In the first year of BioRobot-MiniHeart project the development was focused on cell production, optimisation of sacrificial molding technology and uniformity of tissue formation, which is the basal stone for achieving both objectives. Specifically, we defined the cellular composition of the envisioned ELMs. This provided critical information on the minimal cell types/cell circuitries necessary to build up an optimal mini-heart. Moreover, we delivered new protocols for hiPSC-cardiomyocyte expansion and purification in order to obtain large numbers of the selected cardiac cell types. In addition, significant progress has been made towards bioprinting ELMs using the next-gen 3D-printing technique known as Xolography. We developed cytocompatible hydrogel-based bioinks and optimized their reactivity to 3D print cm-scale objects with high-resolution positive (20 µm) and negative (125 µm) features. This enabled successful printing of a cell-free miniature version of a human heart based on high-resolution 3D data (e.g. CT data of healthy human heart). Data regarding cytocompatibility, reactivity, and printability has been obtained and is compatible with achieving the proposed project goals. Furthermore, a new design for a molded Mini-heart has been achieved, which included a simplification of the inlet/outlet of the mini-heart to facilitate tissue production and enable protocol parity with the BioRobot. Furthermore, to improve tissue formation and downstream analysis re-designed the bioreactor, which further enabled us to optimize the sacrificial molding approach in order to have an improved alignment between the inner and outer mold. Additionally, we have improved 3D cardiac tissue integrity by changing the cellular composition of the 3D tissue. An characterization of the cells present in the Mini-heart 3D tissue through multiplexed immunohistological techniques has been performed. To characterize the pumping capabilities of the biorobot and miniheart and investigate the impact of drug presence, we have developed a highly miniaturized pressure sensor at adequate resolution to be capable of resolving singular contraction or propagation movements of the Miniheart and Biorobot, respectively.

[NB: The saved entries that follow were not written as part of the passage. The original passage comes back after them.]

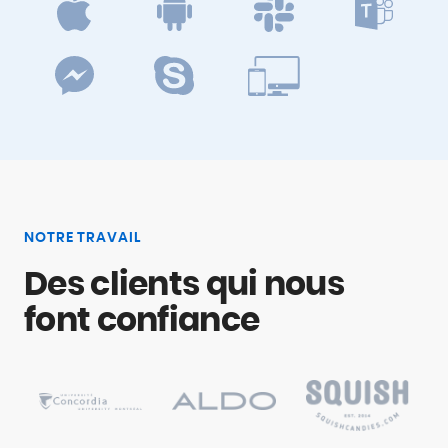
NOTRE TRAVAIL
Des clients qui nous
font confiance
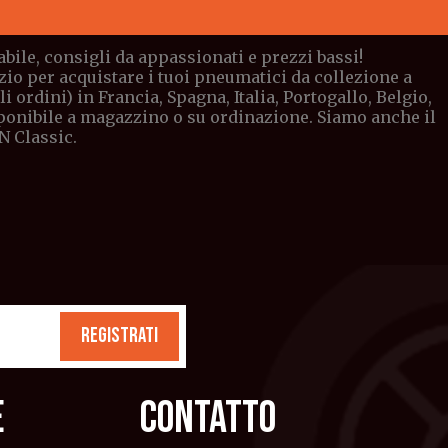
bile, consigli da appassionati e prezzi bassi!
io per acquistare i tuoi pneumatici da collezione a
ordini) in Francia, Spagna, Italia, Portogallo, Belgio,
sponibile a magazzino o su ordinazione. Siamo anche il
N Classic.
REGISTRATI
E
CONTATTO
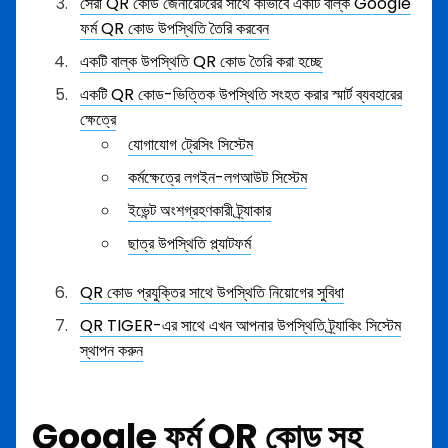
সেরা QR কোড জেনারেটরের সাথে কীভাবে একটি বাল্ক Google
ফর্ম QR কোড উপস্থিতি তৈরি করবেন
একটি বাল্ক উপস্থিতি QR কোড তৈরি করা হচ্ছে
একটি QR কোড-ভিত্তিক উপস্থিতি সংহত করার স্মার্ট ব্যবহারের
ক্ষেত্রে
যোগাযোগ ট্রেসিং সিস্টেম
কর্মক্ষেত্রে লগইন-লগআউট সিস্টেম
ইভেন্ট অংশগ্রহণকারী ট্র্যাকার
ছাত্র উপস্থিতি প্ল্যাটফর্ম
QR কোড প্রযুক্তির সাথে উপস্থিতি নিয়োগের সুবিধা
QR TIGER-এর সাথে এখন আপনার উপস্থিতি ট্র্যাকিং সিস্টেম
স্থাপন করুন
Google ফর্ম QR কোড সহ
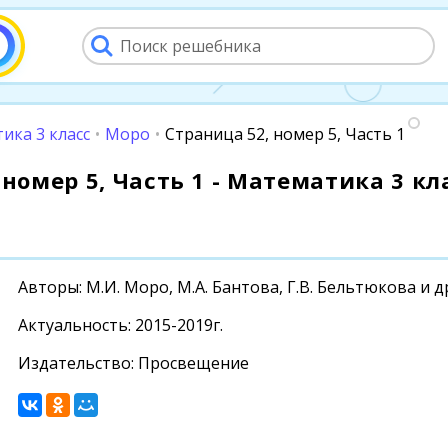
ика 3 класс
•
Моро
•
Страница 52, номер 5, Часть 1
номер 5, Часть 1 - Математика 3 кла
Авторы: М.И. Моро, М.А. Бантова, Г.В. Бельтюкова и д
Актуальность: 2015-2019г.
Издательство: Просвещение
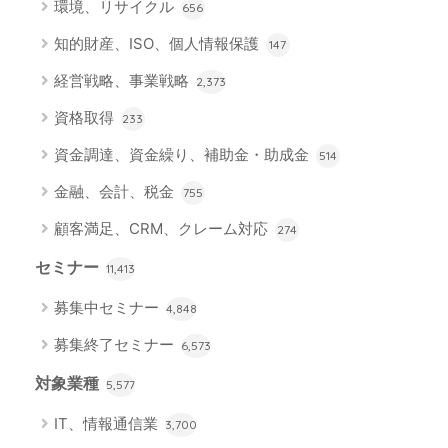
環境、リサイクル
656
知的財産、ISO、個人情報保護
147
経営戦略、事業戦略
2,373
資格取得
233
資金調達、資金繰り、補助金・助成金
514
金融、会計、税金
755
顧客満足、CRM、クレーム対応
274
セミナー
11,413
募集中セミナー
4,848
募集終了セミナー
6,573
対象業種
5,577
IT、情報通信業
3,700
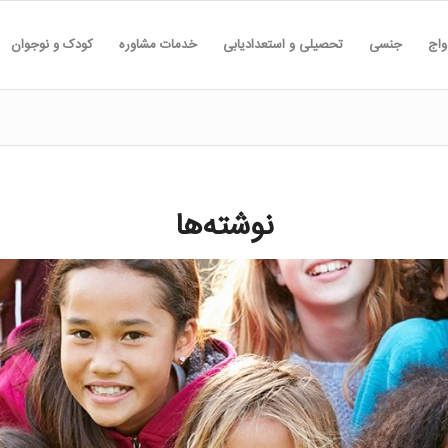
واج
جنسی
تحصیلی و استعدادیابی
خدمات مشاوره
کودک و نوجوان
نوشته‌ها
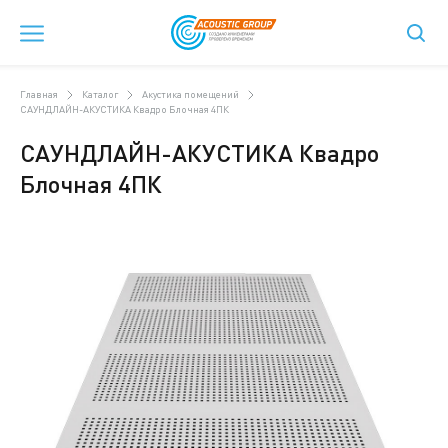
Главная
Каталог
Акустика помещений
САУНДЛАЙН-АКУСТИКА Квадро Блочная 4ПК
САУНДЛАЙН-АКУСТИКА Квадро
Блочная 4ПК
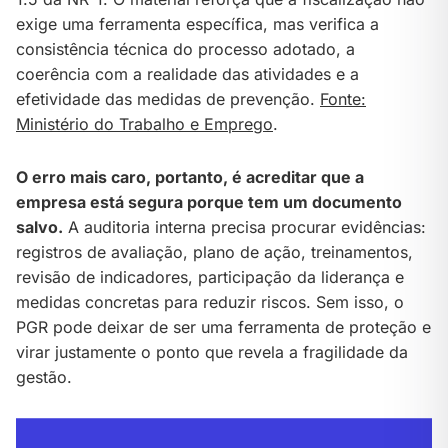
exige uma ferramenta específica, mas verifica a
consistência técnica do processo adotado, a
coerência com a realidade das atividades e a
efetividade das medidas de prevenção.
Fonte:
Ministério do Trabalho e Emprego
.
O erro mais caro, portanto, é acreditar que a
empresa está segura porque tem um documento
salvo.
A auditoria interna precisa procurar evidências:
registros de avaliação, plano de ação, treinamentos,
revisão de indicadores, participação da liderança e
medidas concretas para reduzir riscos. Sem isso, o
PGR pode deixar de ser uma ferramenta de proteção e
virar justamente o ponto que revela a fragilidade da
gestão.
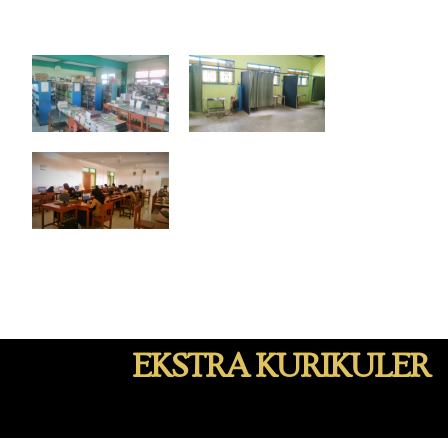
EKSTRA KURIKULER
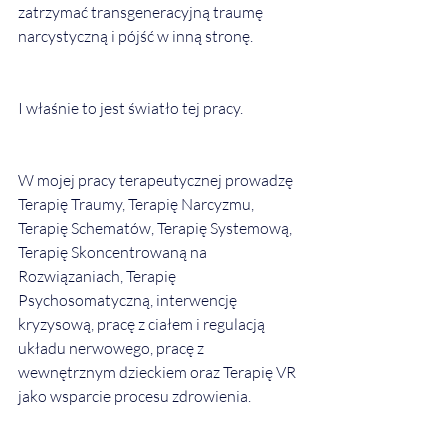
zatrzymać transgeneracyjną traumę 
narcystyczną i pójść w inną stronę.
I właśnie to jest światło tej pracy.
W mojej pracy terapeutycznej prowadzę 
Terapię Traumy, Terapię Narcyzmu, 
Terapię Schematów, Terapię Systemową, 
Terapię Skoncentrowaną na 
Rozwiązaniach, Terapię 
Psychosomatyczną, interwencję 
kryzysową, pracę z ciałem i regulacją 
układu nerwowego, pracę z 
wewnętrznym dzieckiem oraz Terapię VR 
jako wsparcie procesu zdrowienia.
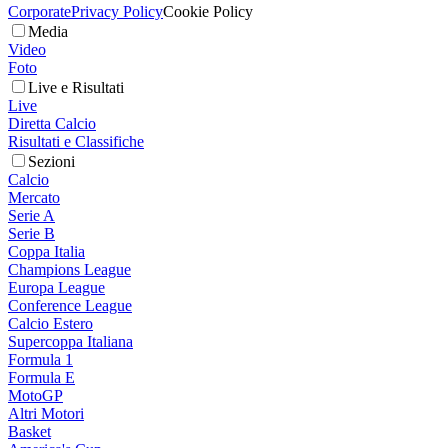
Corporate
Privacy Policy
Cookie Policy
Media
Video
Foto
Live e Risultati
Live
Diretta Calcio
Risultati e Classifiche
Sezioni
Calcio
Mercato
Serie A
Serie B
Coppa Italia
Champions League
Europa League
Conference League
Calcio Estero
Supercoppa Italiana
Formula 1
Formula E
MotoGP
Altri Motori
Basket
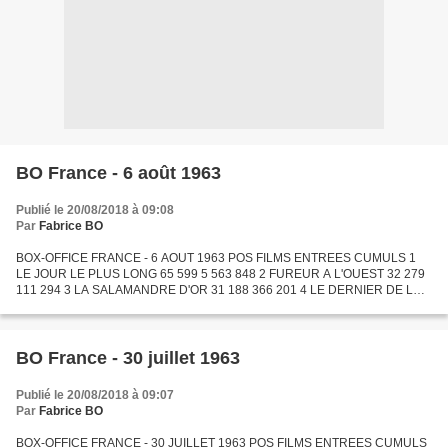
BO France - 6 août 1963
Publié le 20/08/2018 à 09:08
Par
Fabrice BO
BOX-OFFICE FRANCE - 6 AOUT 1963 POS FILMS ENTREES CUMULS 1
LE JOUR LE PLUS LONG 65 599 5 563 848 2 FUREUR A L'OUEST 32 279
111 294 3 LA SALAMANDRE D'OR 31 188 366 201 4 LE DERNIER DE LA
LISTE 28 483 137 096 5 MELODIE EN SOUS-SOL 28 328 1 250 767 6 LE...
BO France - 30 juillet 1963
Publié le 20/08/2018 à 09:07
Par
Fabrice BO
BOX-OFFICE FRANCE - 30 JUILLET 1963 POS FILMS ENTREES CUMULS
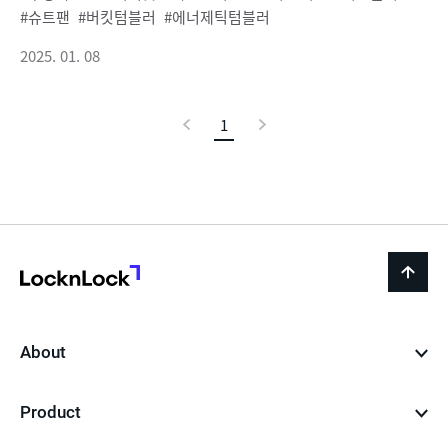
슈트팬
버킷텀블러
에너제틱텀블러
2025. 01. 08
이
1
현
다
전
재
음
페
이
지
LocknLock
back
to
top
About
Product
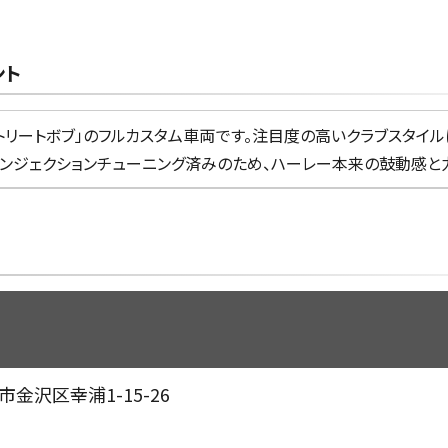
ント
トリートボブ」のフルカスタム車両です。注目度の高いクラブスタイ
ンジェクションチューニング済みのため、ハーレー本来の鼓動感と
金沢区幸浦1-15-26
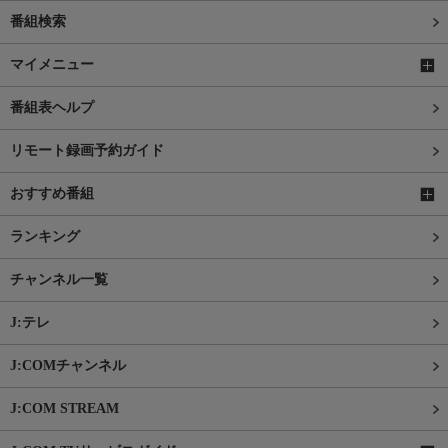
番組検索
マイメニュー
番組表ヘルプ
リモート録画予約ガイド
おすすめ番組
ランキング
チャンネル一覧
J:テレ
J:COMチャンネル
J:COM STREAM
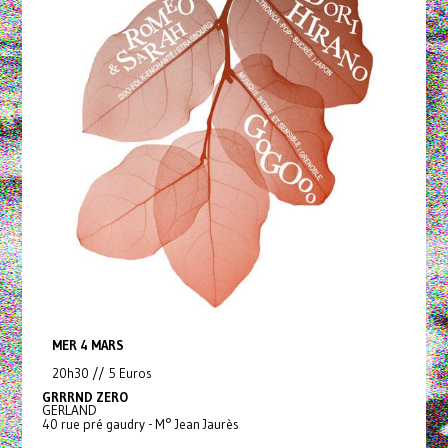
MER 4 MARS
20h30 // 5 Euros
GRRRND ZERO
GERLAND
40 rue pré gaudry - M° Jean Jaurès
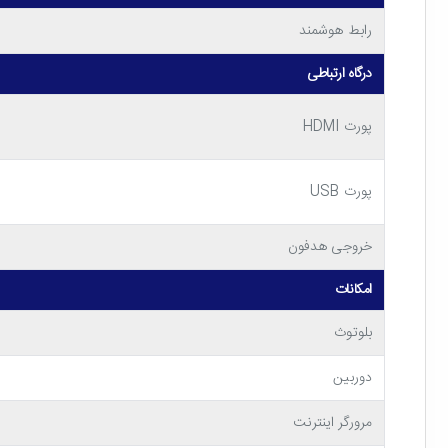
رابط هوشمند
درگاه ارتباطی
پورت HDMI
پورت USB
خروجی هدفون
امکانات
بلوتوث
دوربین
مرورگر اینترنت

We developed a beyond-state-of-the-art mini-heart with a conformal uniform cardiac wall using sacrificial molding technology, which enabled accurate measurements of pressure and volume output on both the mini-heart and biorobot. This has had a significant impact on River BioMedics business development activities by offering functional prototypes to investors and pharmaceutical companies, which fuels the key need of attracting sufficient to maintain the development of this technology beyond the EIC-Pathfinder. We also present, for the very first time, that Xolography can print hydrogels as well as living matter. Following the formulation of crosslinking formulations specialized for Xolographic volumetric 3D printing, we can now 3D-printed cm-scale structures with positive resolutions as low as 20 μm and negative resolutions of 125 μm in a seamless/layer-less manner, which are among the highest resolutions ever reported for volumetric bioprinting. This allowed for the 3D-printing of 3D mini-heart based on CAD data of human hearts. This continued research will help us in bioprinting high resolution contractile heart models that will better mimic the native heart that can be produced in a scalable manner, as well as further develop the technology for rapid, reproducible tissue generation including the biorobot.